A big bright spot for advertisers is that the percentage of simultaneous users consuming related content will increase (eMarketer).
Cross-channel video campaigns with users across websites, social networks, mobile devices and connected TVs will try to deliver content more fluidly along different touch points of a consumer’s journey. New opportunities will arise with the promise of immersive storytelling delivered through Virtual Reality. The VR install base is still small, but growing. According to eMarketer VR viewers will grow from 6.5 million this year to 24.4 million in 2020.
Successful cross-channel video campaigns will increasingly target them across their entire path-to-purchase.

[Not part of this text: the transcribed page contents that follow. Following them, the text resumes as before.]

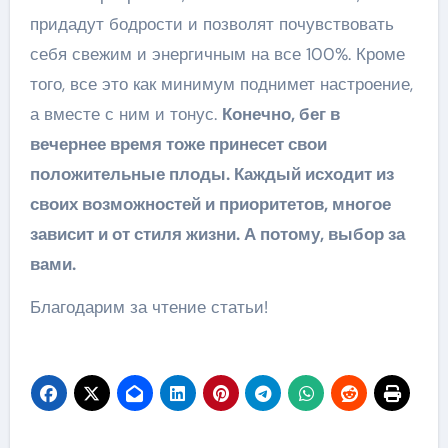
придадут бодрости и позволят почувствовать
себя свежим и энергичным на все 100%. Кроме
того, все это как минимум поднимет настроение,
а вместе с ним и тонус.
Конечно, бег в
вечернее время тоже принесет свои
положительные плоды. Каждый исходит из
своих возможностей и приоритетов, многое
зависит и от стиля жизни. А потому, выбор за
вами.
Благодарим за чтение статьи!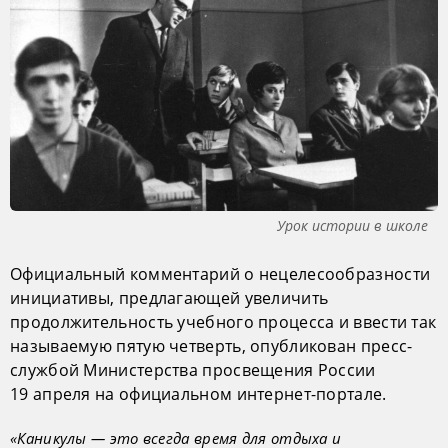
Урок истории в школе
Официальный комментарий о нецелесообразности
инициативы, предлагающей увеличить
продолжительность учебного процесса и ввести так
называемую пятую четверть, опубликован пресс-
службой Министерства просвещения России
19 апреля на официальном интернет-портале.
«Каникулы — это всегда время для отдыха и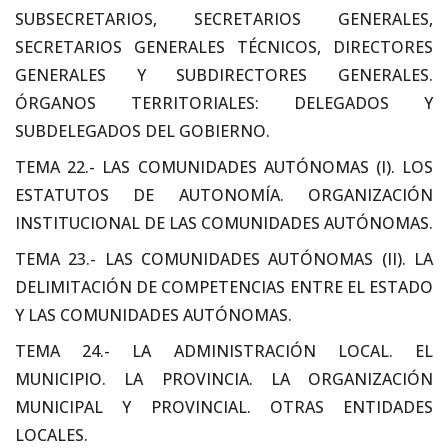
SUBSECRETARIOS, SECRETARIOS GENERALES,
SECRETARIOS GENERALES TÉCNICOS, DIRECTORES
GENERALES Y SUBDIRECTORES GENERALES.
ÓRGANOS TERRITORIALES: DELEGADOS Y
SUBDELEGADOS DEL GOBIERNO.
TEMA 22.- LAS COMUNIDADES AUTÓNOMAS (I). LOS
ESTATUTOS DE AUTONOMÍA. ORGANIZACIÓN
INSTITUCIONAL DE LAS COMUNIDADES AUTÓNOMAS.
TEMA 23.- LAS COMUNIDADES AUTÓNOMAS (II). LA
DELIMITACIÓN DE COMPETENCIAS ENTRE EL ESTADO
Y LAS COMUNIDADES AUTÓNOMAS.
TEMA 24.- LA ADMINISTRACIÓN LOCAL. EL
MUNICIPIO. LA PROVINCIA. LA ORGANIZACIÓN
MUNICIPAL Y PROVINCIAL. OTRAS ENTIDADES
LOCALES.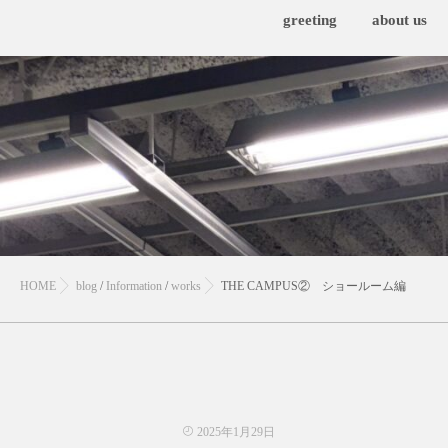
greeting
about us
HOME
blog
/
Information
/
works
THE CAMPUS② ショールーム編
2025年1月29日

The increased exposure, together with engaging, targeted content, will position brands in a more competitive landscape.
Video ad technologies with superior cross-screen and integration functionality will be favored for new contextual experiences.
Disruptive SaaS business model to shift ad tech industry
Ad technology to date has mostly been based on a media percentage revenue share model. Following the digital media evolution, technology, fragmentation and the rise in ad fraud, a percentage-based fee is starting to lose its relevance. Revenue share is particularly damaging in video technology. In programmatic video, transparency and ad fraud issues are even more severe, as conveyed in the comScore 2016 report. Transparency is complicated by the number of intermediaries, the breakup of video ad technologies across separate silos, and the adaptation demands from an ever growing range of devices and operating systems.
Aligned both on the supply and demand side, a SaaS model will offer a simple consistent monthly fee that can provide a media agnostic service with complete transparency. Looking ahead, ad technology players will increasingly consider a SaaS model. As a result customers will be able to better control their inventory and campaigns and save significant costs.